◆ **Provided text**
Viruses have either single-stranded DNA, single-stranded RNA, double-stranded DNA, or double-stranded RNA. The type of genetic material found in a particular virus depends on the nature and function of the specific virus. The viral genome can consist of very few genes or up to hundreds of genes depending on the type of virus. The genetic material is not typically exposed but is covered by the capsid in order to be protected from damage.

Scientists have been able to theorize how viruses may develop based on the fact that the genes of many viruses, like those that cause herpes, share similar characteristics with the genes from cells. This theory is known as the Cellular Theory. This theory implies that viruses first started as big pieces of cellular DNA and eventually became independent. Others speculate that viruses came along very early in evolution, and some of their DNA stayed in cells’ genomes. This is known as the Theory of Evolution for Viruses. The fact that viruses infecting humans share similar structural features with viruses could mean that all of these viruses have a common origin, dating back billions of years.

Not all viruses look exactly the same in appearance, but they all share a similar structure. The shape of viruses varies widely. In general, viruses fit usually into two different visual categories. Viruses of humans, animals, and plants are typically spherical and rod-shaped, sometimes consisting of many sides. Viruses of bacteria (bacteriophages) are often shaped almost like a spaceship.

Figure 2: Visual of the structure of a virus that has a “spaceship” appearance.

Because viruses can not exist independently, they must take over a living cell in order to survive and reproduce. When a virus comes into contact with a susceptible host cell, it will latch itself onto the surface using its receptors. The virus will then inject its nucleic acid into the host cell. After, the virus will enter the cell in order to take control of the host by using the protoplasm,the living part of a cell that is surrounded by a plasma membrane, inside of it to create new viruses. Once these new virus particles assemble, they will leave the original host cell and find new host cells and repeat the same process, called the lytic cycle. There is no cell division within the development and replication of viruses. Viruses are only able to be replicated through the chemical synthesis of viral nucleic acid and capsid proteins. In the ending stage of virus replication, host cells that have been attacked may be completely destroyed or suffer little or no harm.

Dataset entries
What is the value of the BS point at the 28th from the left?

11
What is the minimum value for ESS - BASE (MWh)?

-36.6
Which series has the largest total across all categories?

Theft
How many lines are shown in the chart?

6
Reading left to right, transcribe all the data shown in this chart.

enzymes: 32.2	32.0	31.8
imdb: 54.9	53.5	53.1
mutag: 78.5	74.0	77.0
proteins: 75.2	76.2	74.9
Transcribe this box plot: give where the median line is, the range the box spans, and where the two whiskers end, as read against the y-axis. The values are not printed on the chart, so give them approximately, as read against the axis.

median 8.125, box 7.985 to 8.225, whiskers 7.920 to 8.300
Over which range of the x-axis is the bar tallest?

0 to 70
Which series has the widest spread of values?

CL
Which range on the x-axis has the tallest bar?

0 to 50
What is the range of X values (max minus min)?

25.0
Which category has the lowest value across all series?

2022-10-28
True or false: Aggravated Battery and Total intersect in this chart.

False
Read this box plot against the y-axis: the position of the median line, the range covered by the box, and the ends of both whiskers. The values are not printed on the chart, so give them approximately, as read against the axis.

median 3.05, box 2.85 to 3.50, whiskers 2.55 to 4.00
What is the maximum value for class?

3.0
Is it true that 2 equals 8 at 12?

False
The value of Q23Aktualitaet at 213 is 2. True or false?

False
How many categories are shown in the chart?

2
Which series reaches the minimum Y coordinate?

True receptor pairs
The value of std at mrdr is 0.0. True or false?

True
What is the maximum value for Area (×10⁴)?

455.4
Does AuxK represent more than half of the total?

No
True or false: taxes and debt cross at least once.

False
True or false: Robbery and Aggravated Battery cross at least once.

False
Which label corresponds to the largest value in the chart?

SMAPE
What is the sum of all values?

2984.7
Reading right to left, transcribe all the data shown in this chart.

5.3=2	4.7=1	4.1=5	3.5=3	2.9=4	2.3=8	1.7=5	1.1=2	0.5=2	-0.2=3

◆ **Problems to solve**
1/ In the passage on viruses, what name is given to the process in which new virus particles leave the host cell and go on to infect new host cells?
2/ Carry on the passage on viruses from where it stops.

◆ **Answers to the exercise**
1/ The lytic cycle.

2/
Few viruses go through an additional phase before replication, known as the lysogenic or dormant phase. During this phase, the virus can remain inside the host cell for extended periods of time without causing any changes to the cell. Once activated, however, these viruses can immediately enter into the lytic cycle.

Figure 3: Diagram of a lytic cycle, the process of virus replication.

Viruses cause a number of diseases in the organisms they infect. Human infections and diseases caused by viruses include Ebola fever, chickenpox, influenza, AIDS, and herpes. Plant diseases include mosaic disease, ringspot, leaf curl, and leafroll. Viruses known as bacteriophages cause disease in bacteria and archaeans. Humans can contract viruses through ingestion, sexual transmission, from the air, and many other ways.

Figure 4: Illustration of how airborne diseases can spread.

Vaccines have been effective in preventing some types of viral infections, such as smallpox and the flu. They work by helping the body build an immune system response against these specific viruses. However, it is important not to forget that many viruses can still cause serious damage to living things, and some can actually be fatal. Viruses like COVID-19, are examples of diseases that morphed into a strong and deadly virus that attacks the body and has the ability to kill.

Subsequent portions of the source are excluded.